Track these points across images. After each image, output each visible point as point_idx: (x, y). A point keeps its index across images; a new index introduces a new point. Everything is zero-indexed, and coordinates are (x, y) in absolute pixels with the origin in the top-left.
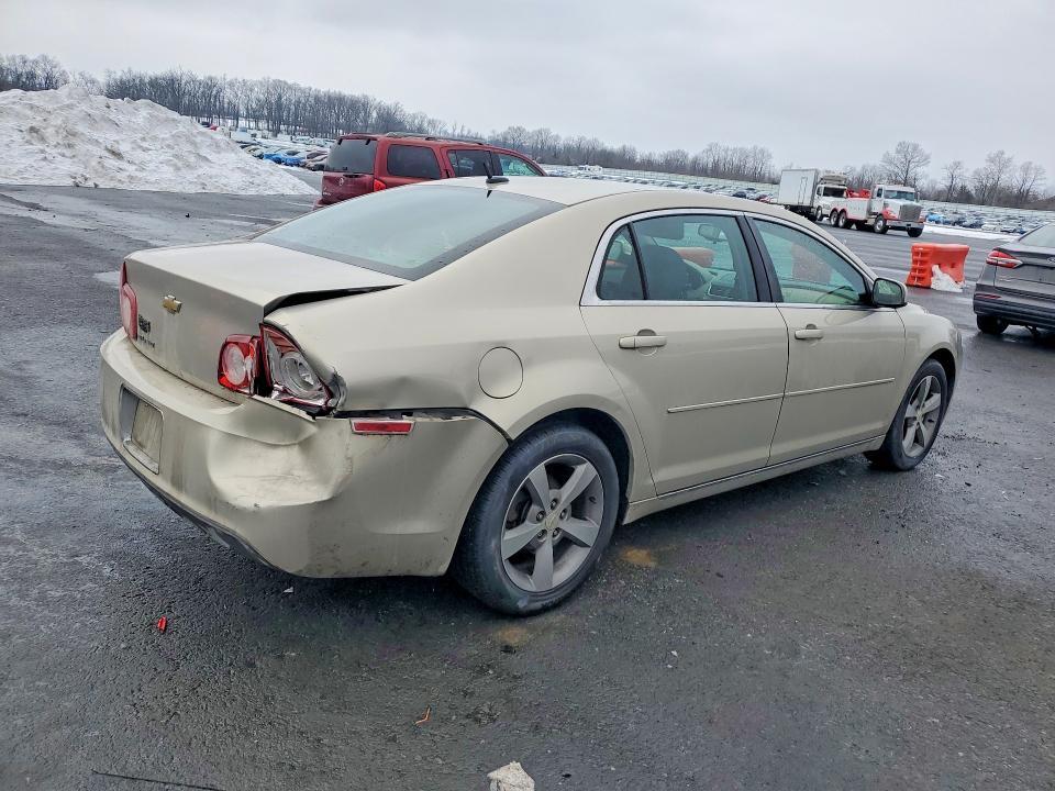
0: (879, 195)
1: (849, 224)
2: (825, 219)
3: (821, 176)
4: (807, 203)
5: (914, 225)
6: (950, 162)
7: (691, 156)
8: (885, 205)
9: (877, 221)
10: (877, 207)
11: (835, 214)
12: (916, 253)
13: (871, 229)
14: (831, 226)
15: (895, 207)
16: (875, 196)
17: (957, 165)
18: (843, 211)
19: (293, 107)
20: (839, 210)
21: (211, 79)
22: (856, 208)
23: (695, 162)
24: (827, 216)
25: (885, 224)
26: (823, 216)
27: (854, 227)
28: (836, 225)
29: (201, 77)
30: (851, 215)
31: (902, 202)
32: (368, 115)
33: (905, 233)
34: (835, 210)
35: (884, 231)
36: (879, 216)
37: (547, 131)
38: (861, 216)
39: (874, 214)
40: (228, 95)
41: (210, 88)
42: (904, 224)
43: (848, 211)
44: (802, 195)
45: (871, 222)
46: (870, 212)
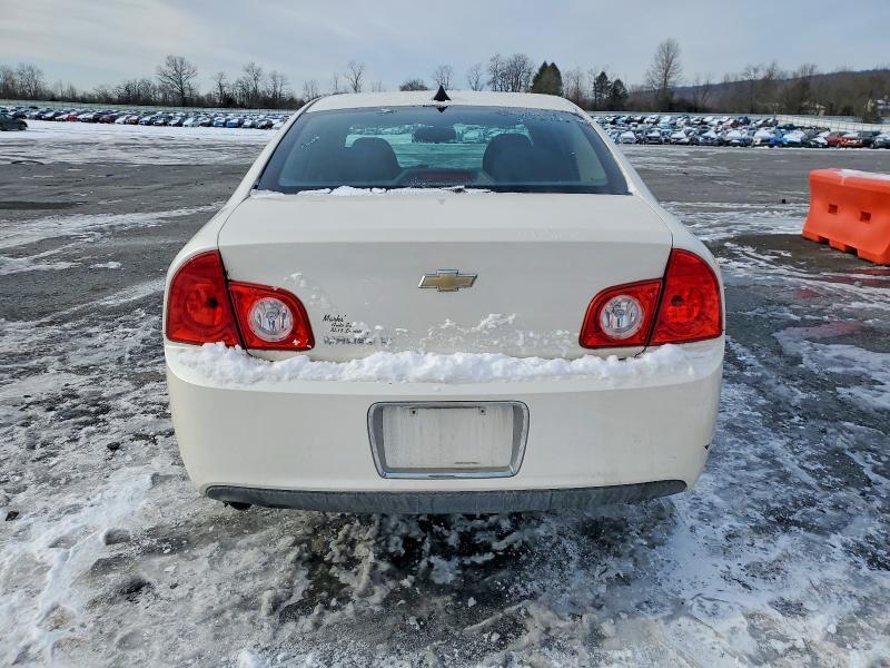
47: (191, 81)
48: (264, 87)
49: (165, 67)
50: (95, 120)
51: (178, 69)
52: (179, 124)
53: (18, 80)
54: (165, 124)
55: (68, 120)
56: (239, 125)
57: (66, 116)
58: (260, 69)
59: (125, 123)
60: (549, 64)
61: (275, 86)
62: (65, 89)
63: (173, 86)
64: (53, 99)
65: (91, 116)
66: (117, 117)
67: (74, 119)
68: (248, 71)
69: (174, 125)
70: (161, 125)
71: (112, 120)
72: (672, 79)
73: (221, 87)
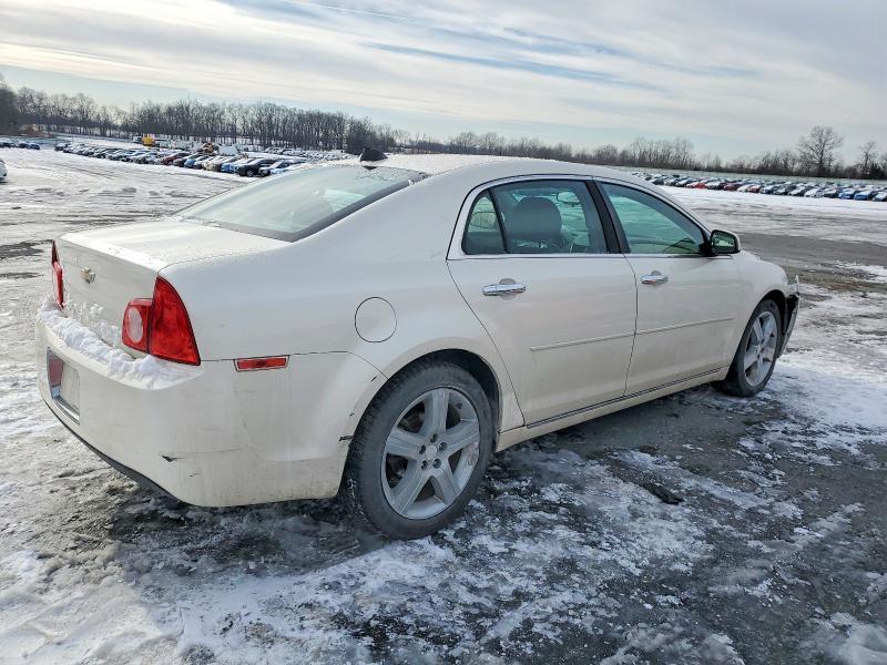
6: (864, 143)
7: (620, 151)
17: (871, 145)
19: (280, 124)
21: (213, 105)
23: (624, 153)
29: (205, 104)
32: (342, 129)
37: (495, 135)
40: (228, 118)
41: (212, 112)
47: (833, 151)
49: (808, 138)
50: (720, 188)
51: (823, 138)
52: (801, 194)
53: (674, 152)
54: (785, 194)
55: (697, 186)
56: (870, 197)
57: (696, 183)
59: (746, 191)
63: (811, 157)
64: (696, 169)
65: (717, 184)
66: (740, 186)
67: (701, 186)
69: (795, 195)
70: (781, 194)
71: (735, 188)
73: (867, 157)
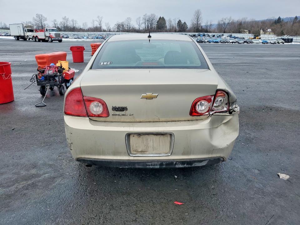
0: (47, 31)
1: (40, 40)
2: (31, 39)
3: (25, 25)
4: (22, 35)
5: (60, 39)
8: (50, 34)
9: (49, 39)
10: (48, 34)
11: (34, 38)
12: (92, 46)
13: (47, 41)
14: (34, 41)
15: (53, 34)
16: (46, 31)
18: (36, 36)
20: (35, 36)
22: (41, 35)
24: (31, 38)
25: (51, 39)
26: (30, 38)
27: (41, 41)
28: (36, 41)
30: (40, 37)
31: (54, 32)
33: (58, 41)
34: (33, 36)
35: (52, 41)
36: (49, 37)
38: (43, 37)
39: (47, 36)
42: (57, 39)
43: (38, 36)
44: (20, 32)
45: (47, 39)
46: (46, 36)
48: (70, 24)
58: (68, 18)
60: (162, 17)
61: (73, 24)
62: (3, 25)
68: (64, 19)
72: (199, 22)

════════════════

About this task » Reproduce the items starting at their first line and ending at the line that contains "24: (827, 216)", changing "absolute pixels" to "absolute pixel units" and keeping everything else the same. Leave the pictures out of your answer.

Exercise result »
Track these points across images. After each image, output each visible point as point_idx: (x, y). A point keeps its index across images; a new index introduces a new point. Everything is zero-indexed, and coordinates are (x, y) in absolute pixel units with the origin in the top-left.
0: (879, 195)
1: (849, 224)
2: (825, 219)
3: (821, 176)
4: (807, 203)
5: (914, 225)
6: (950, 162)
7: (691, 156)
8: (885, 205)
9: (877, 221)
10: (877, 207)
11: (835, 214)
12: (916, 253)
13: (871, 229)
14: (831, 226)
15: (895, 207)
16: (875, 196)
17: (957, 165)
18: (843, 211)
19: (293, 107)
20: (839, 210)
21: (211, 79)
22: (856, 208)
23: (695, 162)
24: (827, 216)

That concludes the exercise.